— Work instruction —
From the records below, extract only the lines running from the line with "right shoulder: (238, 302)" to the line with "right back paw: (887, 1283)", both lines included, reproducing them exactly.

===== Dataset extract =====

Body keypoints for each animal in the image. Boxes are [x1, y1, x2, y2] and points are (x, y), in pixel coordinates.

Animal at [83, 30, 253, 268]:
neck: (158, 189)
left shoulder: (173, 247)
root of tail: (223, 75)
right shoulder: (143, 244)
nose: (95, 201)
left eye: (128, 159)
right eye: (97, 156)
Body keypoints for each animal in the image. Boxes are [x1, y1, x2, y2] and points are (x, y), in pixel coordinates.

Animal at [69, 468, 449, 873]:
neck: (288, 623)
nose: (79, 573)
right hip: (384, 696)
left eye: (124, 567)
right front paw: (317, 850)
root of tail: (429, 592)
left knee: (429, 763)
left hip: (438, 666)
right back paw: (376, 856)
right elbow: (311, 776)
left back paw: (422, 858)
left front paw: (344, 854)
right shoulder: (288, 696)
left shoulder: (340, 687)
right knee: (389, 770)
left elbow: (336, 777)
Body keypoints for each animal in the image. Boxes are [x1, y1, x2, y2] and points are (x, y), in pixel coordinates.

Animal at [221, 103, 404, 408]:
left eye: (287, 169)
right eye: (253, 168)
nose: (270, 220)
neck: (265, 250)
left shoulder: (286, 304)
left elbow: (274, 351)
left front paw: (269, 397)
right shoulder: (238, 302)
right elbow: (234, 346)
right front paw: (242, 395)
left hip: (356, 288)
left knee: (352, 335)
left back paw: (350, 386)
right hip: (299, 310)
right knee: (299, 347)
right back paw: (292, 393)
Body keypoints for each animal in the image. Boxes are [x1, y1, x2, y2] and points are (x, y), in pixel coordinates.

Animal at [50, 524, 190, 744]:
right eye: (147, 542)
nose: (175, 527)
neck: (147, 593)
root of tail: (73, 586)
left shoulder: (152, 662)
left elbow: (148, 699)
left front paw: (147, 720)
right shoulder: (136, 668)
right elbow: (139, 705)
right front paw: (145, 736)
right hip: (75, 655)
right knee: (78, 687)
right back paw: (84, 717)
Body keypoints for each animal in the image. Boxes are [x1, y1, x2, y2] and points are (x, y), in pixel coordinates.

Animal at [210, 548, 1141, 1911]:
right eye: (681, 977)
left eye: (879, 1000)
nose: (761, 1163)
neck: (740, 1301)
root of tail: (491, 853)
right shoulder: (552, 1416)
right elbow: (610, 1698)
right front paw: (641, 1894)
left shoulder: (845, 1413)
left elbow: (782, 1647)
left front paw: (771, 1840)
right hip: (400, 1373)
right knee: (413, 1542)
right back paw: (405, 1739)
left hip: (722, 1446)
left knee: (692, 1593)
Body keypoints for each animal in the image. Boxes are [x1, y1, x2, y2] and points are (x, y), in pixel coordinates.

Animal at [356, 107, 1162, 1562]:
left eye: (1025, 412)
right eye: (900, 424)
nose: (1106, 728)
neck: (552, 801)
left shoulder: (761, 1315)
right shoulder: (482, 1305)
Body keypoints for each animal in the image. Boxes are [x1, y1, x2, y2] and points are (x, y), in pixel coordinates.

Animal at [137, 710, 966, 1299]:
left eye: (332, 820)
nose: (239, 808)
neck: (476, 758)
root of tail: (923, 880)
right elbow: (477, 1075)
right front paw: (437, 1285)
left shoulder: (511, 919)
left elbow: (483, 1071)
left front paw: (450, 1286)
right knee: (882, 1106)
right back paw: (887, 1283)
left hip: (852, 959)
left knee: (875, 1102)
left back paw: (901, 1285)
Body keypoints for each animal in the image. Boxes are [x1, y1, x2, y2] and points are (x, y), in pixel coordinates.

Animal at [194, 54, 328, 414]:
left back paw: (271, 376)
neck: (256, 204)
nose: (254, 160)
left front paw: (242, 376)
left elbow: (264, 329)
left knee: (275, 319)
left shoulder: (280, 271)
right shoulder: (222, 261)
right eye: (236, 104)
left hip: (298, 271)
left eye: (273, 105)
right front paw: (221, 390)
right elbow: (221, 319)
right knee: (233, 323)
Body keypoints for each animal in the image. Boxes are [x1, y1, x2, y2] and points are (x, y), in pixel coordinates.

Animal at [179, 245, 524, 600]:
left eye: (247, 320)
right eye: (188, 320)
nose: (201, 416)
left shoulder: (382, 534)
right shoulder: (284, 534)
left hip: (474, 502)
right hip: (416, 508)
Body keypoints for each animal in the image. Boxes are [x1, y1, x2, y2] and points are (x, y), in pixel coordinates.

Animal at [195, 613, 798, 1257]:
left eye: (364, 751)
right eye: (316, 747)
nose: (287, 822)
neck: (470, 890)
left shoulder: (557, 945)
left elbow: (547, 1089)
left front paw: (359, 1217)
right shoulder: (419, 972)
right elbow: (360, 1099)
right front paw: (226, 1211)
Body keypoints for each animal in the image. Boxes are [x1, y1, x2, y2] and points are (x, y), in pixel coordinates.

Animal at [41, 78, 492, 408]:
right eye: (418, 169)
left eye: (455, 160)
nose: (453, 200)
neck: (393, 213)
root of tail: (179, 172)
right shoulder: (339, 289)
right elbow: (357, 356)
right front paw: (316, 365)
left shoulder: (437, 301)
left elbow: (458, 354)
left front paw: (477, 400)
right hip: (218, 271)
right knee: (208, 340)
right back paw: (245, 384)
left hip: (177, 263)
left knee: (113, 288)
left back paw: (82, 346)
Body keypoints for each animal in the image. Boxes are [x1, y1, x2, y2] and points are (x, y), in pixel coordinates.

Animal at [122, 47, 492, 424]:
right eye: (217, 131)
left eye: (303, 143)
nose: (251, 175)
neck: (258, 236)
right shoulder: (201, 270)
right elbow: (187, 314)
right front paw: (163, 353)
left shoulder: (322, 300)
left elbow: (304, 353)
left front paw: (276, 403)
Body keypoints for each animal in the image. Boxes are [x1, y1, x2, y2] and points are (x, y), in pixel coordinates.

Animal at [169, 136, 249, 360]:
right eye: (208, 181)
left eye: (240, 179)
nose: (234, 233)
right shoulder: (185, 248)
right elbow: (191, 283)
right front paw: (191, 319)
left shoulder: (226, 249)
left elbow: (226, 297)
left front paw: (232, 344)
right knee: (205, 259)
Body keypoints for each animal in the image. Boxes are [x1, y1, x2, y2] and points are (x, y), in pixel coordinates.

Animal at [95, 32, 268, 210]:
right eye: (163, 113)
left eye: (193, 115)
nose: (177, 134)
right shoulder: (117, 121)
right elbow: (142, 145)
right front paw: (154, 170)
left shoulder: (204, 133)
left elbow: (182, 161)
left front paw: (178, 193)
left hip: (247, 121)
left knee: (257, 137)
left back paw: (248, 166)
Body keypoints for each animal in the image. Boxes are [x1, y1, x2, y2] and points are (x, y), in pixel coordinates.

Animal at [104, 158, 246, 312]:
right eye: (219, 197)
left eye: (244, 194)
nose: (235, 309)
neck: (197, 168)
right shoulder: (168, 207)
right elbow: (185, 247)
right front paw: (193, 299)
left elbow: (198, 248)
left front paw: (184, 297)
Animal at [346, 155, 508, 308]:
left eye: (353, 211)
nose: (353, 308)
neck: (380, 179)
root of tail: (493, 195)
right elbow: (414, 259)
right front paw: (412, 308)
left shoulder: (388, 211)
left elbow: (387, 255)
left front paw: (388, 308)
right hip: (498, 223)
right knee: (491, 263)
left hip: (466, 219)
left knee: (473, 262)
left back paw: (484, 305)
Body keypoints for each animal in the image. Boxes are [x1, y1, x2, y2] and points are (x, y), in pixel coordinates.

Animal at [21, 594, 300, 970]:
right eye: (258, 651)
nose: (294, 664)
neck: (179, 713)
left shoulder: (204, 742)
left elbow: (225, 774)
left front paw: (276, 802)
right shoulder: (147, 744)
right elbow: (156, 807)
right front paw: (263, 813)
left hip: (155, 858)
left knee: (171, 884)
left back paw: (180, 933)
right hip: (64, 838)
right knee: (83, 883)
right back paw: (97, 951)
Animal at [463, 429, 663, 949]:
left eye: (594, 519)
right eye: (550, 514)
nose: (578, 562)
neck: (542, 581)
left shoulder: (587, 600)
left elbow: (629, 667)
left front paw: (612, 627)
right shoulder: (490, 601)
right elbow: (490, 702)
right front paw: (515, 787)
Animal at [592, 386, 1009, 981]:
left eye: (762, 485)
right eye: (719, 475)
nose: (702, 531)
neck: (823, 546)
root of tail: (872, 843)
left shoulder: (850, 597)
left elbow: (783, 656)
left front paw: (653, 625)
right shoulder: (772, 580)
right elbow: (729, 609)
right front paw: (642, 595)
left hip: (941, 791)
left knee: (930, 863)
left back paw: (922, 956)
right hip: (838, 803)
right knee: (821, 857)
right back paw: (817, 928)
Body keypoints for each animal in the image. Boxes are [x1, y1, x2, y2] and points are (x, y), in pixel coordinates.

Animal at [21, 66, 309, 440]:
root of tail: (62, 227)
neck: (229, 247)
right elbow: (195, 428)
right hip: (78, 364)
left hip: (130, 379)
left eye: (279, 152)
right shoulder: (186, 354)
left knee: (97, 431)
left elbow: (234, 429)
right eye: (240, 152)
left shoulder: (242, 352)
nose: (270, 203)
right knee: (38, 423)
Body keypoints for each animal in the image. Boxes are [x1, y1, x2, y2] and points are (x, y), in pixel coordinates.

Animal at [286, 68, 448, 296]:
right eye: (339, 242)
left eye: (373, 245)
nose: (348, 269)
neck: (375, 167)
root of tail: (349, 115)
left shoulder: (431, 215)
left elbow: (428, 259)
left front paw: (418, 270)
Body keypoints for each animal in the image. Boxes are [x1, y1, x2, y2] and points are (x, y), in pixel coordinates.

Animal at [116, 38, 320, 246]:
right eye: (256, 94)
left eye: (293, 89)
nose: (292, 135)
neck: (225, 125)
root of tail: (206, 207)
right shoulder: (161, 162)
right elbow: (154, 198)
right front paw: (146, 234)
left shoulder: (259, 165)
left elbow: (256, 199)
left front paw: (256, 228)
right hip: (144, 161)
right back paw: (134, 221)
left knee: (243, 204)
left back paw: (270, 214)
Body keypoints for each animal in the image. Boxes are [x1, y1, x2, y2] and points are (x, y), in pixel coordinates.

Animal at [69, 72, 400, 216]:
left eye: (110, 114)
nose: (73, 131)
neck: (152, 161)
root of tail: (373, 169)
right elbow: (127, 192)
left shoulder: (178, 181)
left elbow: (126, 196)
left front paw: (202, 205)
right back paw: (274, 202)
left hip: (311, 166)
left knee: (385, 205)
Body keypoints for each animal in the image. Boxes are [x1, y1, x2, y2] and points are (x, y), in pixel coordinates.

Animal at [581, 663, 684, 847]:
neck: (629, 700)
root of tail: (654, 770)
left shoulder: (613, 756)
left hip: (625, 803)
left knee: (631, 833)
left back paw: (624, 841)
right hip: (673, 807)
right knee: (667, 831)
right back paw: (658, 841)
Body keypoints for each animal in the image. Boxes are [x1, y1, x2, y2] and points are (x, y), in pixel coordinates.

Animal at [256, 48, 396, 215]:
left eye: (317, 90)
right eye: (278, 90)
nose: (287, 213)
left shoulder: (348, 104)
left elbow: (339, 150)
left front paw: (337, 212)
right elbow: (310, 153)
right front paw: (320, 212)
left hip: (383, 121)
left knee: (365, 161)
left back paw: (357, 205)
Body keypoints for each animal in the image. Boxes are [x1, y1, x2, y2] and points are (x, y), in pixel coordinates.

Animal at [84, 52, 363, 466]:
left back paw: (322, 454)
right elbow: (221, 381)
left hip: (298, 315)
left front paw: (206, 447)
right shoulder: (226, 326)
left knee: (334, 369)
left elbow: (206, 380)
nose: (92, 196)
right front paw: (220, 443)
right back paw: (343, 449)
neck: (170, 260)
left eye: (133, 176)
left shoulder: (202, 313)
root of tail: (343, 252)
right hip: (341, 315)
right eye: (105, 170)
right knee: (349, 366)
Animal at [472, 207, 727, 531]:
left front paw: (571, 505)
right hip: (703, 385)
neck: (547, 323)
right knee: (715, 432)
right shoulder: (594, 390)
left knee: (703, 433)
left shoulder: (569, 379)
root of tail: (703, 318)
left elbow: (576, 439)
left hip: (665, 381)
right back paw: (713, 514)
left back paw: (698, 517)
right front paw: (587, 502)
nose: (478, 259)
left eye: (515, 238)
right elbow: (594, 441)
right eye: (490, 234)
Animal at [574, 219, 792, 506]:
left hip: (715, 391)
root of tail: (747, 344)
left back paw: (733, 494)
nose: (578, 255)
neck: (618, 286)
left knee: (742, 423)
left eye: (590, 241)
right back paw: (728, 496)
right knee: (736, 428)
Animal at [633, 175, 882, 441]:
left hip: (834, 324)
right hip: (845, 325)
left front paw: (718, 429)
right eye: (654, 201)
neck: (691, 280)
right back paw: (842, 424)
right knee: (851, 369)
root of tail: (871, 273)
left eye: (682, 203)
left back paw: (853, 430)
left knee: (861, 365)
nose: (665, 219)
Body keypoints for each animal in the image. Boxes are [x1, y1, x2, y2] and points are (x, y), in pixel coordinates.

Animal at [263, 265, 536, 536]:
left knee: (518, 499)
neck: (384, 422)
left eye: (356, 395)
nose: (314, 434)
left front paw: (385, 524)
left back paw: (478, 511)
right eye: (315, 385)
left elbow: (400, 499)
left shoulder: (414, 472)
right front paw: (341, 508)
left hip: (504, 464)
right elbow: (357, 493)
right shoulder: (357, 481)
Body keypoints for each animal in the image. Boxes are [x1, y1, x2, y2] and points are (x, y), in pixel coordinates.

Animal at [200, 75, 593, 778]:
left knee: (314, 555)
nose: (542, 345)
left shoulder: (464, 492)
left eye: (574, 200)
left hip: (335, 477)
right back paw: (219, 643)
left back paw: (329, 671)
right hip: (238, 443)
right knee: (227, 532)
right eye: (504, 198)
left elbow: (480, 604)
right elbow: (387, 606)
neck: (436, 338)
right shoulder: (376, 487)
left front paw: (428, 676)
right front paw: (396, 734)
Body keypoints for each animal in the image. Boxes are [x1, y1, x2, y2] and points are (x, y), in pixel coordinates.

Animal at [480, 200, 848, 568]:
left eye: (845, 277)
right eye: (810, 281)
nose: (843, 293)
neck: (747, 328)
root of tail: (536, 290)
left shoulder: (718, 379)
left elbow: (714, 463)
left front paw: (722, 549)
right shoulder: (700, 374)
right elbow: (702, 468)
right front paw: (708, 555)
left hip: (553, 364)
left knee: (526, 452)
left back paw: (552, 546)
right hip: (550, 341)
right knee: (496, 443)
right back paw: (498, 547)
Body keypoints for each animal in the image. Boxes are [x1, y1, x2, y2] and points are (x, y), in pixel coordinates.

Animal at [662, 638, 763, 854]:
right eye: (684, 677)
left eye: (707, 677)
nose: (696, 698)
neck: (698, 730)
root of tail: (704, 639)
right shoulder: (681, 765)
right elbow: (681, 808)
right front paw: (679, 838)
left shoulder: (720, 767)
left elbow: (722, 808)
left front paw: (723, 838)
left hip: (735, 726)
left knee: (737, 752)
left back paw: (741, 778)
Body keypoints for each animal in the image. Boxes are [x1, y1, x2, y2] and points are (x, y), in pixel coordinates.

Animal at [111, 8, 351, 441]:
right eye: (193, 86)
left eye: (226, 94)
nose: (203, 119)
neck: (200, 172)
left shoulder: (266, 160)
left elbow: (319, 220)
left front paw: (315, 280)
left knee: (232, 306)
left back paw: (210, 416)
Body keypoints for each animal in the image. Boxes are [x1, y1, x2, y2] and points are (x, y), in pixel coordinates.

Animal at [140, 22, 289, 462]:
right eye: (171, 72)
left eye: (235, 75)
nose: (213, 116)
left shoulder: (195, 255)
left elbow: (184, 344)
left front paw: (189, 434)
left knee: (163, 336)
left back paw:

=====

— Worked solution —
right shoulder: (238, 302)
right elbow: (234, 346)
right front paw: (242, 395)
left hip: (356, 288)
left knee: (352, 335)
left back paw: (350, 386)
right hip: (299, 310)
right knee: (299, 347)
right back paw: (292, 393)
Body keypoints for each animal in the image. Boxes are [x1, y1, x2, y2] and points are (x, y), in pixel coordinates.

Animal at [50, 524, 190, 744]:
right eye: (147, 542)
nose: (175, 527)
neck: (147, 593)
root of tail: (73, 586)
left shoulder: (152, 662)
left elbow: (148, 699)
left front paw: (147, 720)
right shoulder: (136, 668)
right elbow: (139, 705)
right front paw: (145, 736)
right hip: (75, 655)
right knee: (78, 687)
right back paw: (84, 717)
Body keypoints for each animal in the image. Boxes are [x1, y1, x2, y2] and points are (x, y), in pixel coordinates.

Animal at [210, 548, 1141, 1911]:
right eye: (681, 977)
left eye: (879, 1000)
nose: (761, 1163)
neck: (740, 1301)
root of tail: (491, 853)
right shoulder: (552, 1416)
right elbow: (610, 1698)
right front paw: (641, 1894)
left shoulder: (845, 1413)
left elbow: (782, 1647)
left front paw: (771, 1840)
right hip: (400, 1373)
right knee: (413, 1542)
right back paw: (405, 1739)
left hip: (722, 1446)
left knee: (692, 1593)
Body keypoints for each animal in the image. Boxes are [x1, y1, x2, y2] and points are (x, y), in pixel coordinates.

Animal at [356, 107, 1162, 1562]:
left eye: (1025, 412)
right eye: (900, 424)
nose: (1106, 728)
neck: (552, 801)
left shoulder: (761, 1315)
right shoulder: (482, 1305)
Body keypoints for each animal in the image. Boxes are [x1, y1, x2, y2] and points are (x, y), in pixel coordinates.

Animal at [137, 710, 966, 1299]:
left eye: (332, 820)
nose: (239, 808)
neck: (476, 758)
root of tail: (923, 880)
right elbow: (477, 1075)
right front paw: (437, 1285)
left shoulder: (511, 919)
left elbow: (483, 1071)
left front paw: (450, 1286)
right knee: (882, 1106)
right back paw: (887, 1283)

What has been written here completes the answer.